**AIM OF THE TASK**
Scan the data below and pick out the lines containing the word "grade".

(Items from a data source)
-=-=-
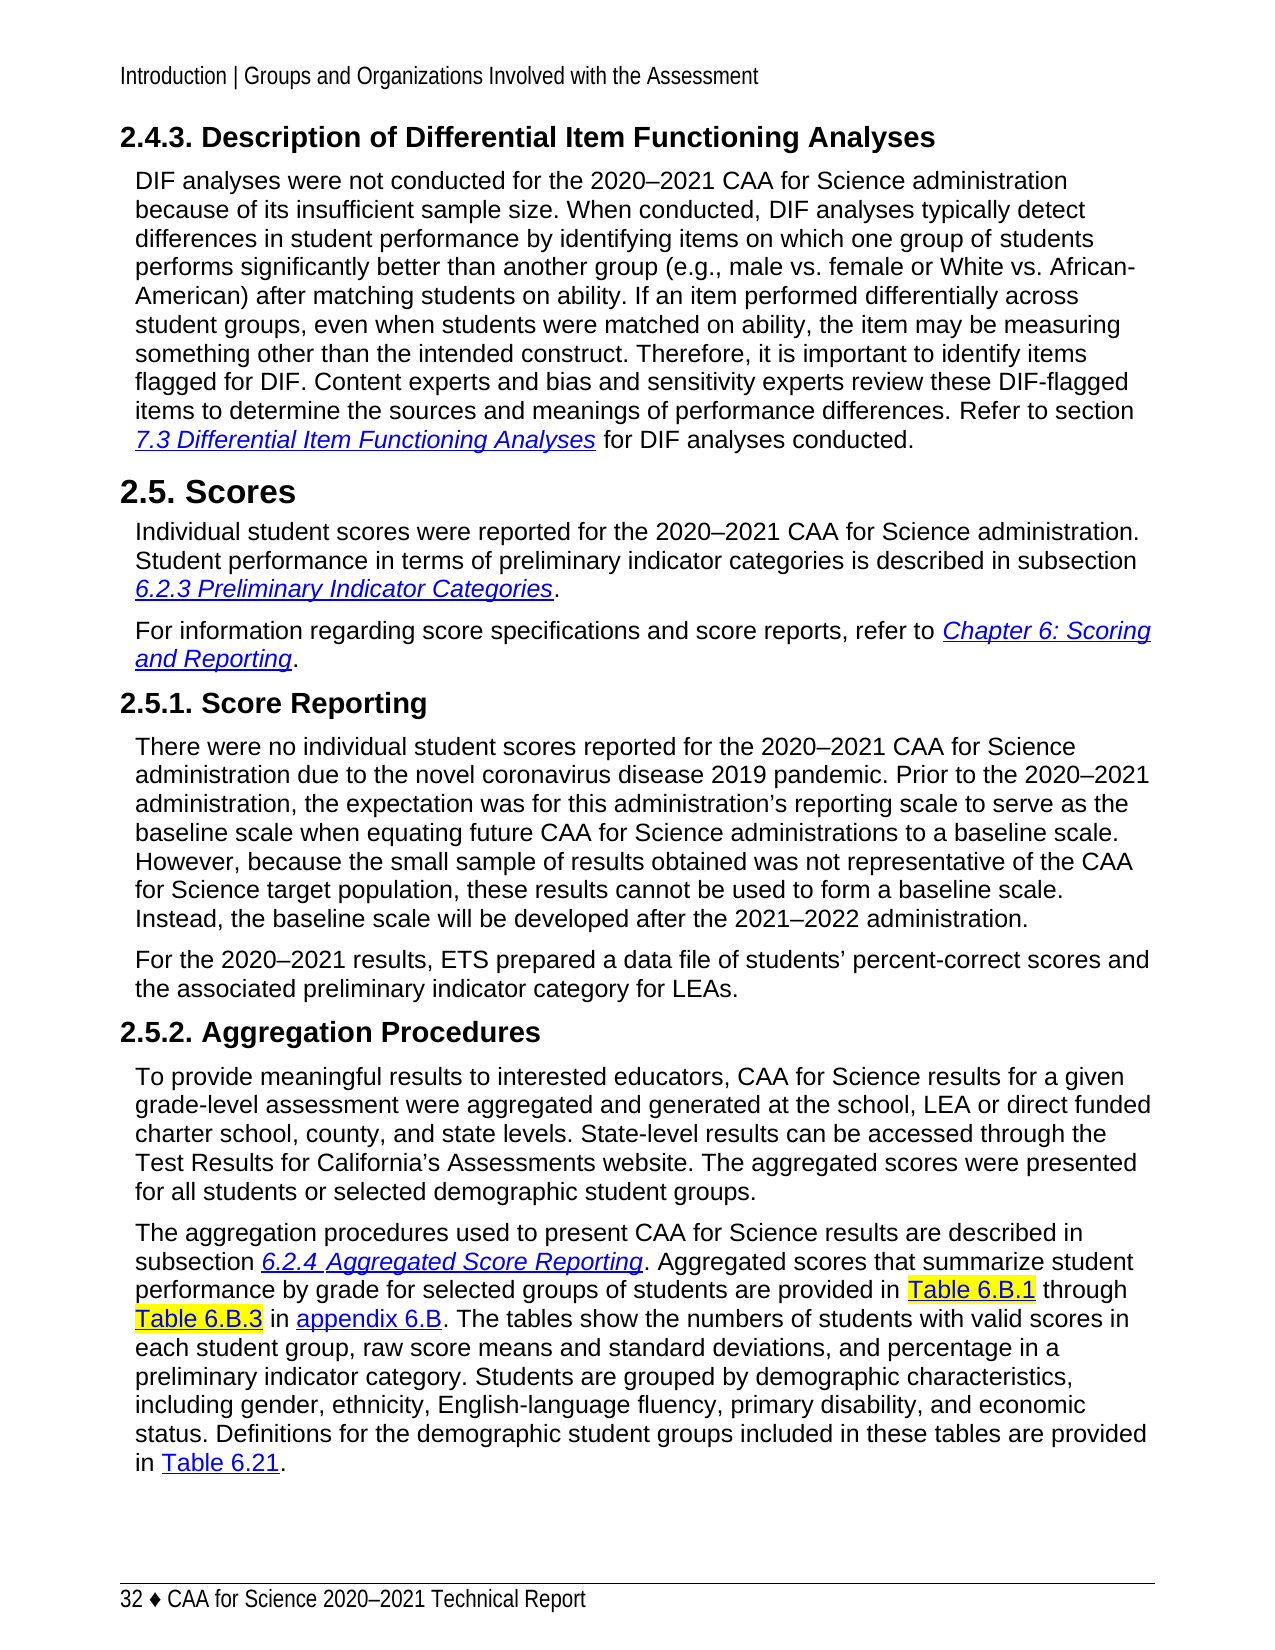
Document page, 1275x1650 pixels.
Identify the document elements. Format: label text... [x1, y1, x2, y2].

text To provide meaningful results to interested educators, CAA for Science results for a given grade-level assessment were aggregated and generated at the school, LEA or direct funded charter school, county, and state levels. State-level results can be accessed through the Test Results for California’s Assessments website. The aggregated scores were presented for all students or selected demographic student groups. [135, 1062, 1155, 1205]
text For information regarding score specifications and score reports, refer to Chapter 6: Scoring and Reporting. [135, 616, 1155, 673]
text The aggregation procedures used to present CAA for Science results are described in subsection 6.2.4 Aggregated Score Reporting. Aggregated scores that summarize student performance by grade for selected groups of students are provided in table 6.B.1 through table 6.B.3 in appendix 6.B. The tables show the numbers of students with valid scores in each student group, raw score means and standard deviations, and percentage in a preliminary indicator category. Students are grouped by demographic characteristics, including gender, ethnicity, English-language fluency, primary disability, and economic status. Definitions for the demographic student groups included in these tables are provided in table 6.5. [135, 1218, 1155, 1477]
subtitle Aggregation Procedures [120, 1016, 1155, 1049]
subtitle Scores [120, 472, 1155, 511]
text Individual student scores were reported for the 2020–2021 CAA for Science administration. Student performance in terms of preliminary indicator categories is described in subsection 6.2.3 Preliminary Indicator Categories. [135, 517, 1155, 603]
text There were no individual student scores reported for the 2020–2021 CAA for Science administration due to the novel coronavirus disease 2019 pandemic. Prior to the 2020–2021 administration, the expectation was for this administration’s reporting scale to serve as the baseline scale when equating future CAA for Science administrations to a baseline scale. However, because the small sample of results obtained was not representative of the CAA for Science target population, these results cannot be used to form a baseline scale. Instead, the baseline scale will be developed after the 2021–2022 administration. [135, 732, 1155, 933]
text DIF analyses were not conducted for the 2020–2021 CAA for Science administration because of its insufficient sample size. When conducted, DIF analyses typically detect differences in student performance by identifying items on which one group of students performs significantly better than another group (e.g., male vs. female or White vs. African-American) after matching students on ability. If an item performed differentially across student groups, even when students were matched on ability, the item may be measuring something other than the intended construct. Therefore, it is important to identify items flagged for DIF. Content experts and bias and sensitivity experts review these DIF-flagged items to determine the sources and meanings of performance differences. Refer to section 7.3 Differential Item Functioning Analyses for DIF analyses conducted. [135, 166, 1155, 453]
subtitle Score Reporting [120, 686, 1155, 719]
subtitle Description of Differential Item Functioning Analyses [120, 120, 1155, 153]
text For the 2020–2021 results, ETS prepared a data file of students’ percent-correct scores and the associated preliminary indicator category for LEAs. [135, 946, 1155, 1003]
-=-=-
**ANSWER TO THIS TASK**
text To provide meaningful results to interested educators, CAA for Science results for a given grade-level assessment were aggregated and generated at the school, LEA or direct funded charter school, county, and state levels. State-level results can be accessed through the Test Results for California’s Assessments website. The aggregated scores were presented for all students or selected demographic student groups. [135, 1062, 1155, 1205]
text The aggregation procedures used to present CAA for Science results are described in subsection 6.2.4 Aggregated Score Reporting. Aggregated scores that summarize student performance by grade for selected groups of students are provided in table 6.B.1 through table 6.B.3 in appendix 6.B. The tables show the numbers of students with valid scores in each student group, raw score means and standard deviations, and percentage in a preliminary indicator category. Students are grouped by demographic characteristics, including gender, ethnicity, English-language fluency, primary disability, and economic status. Definitions for the demographic student groups included in these tables are provided in table 6.5. [135, 1218, 1155, 1477]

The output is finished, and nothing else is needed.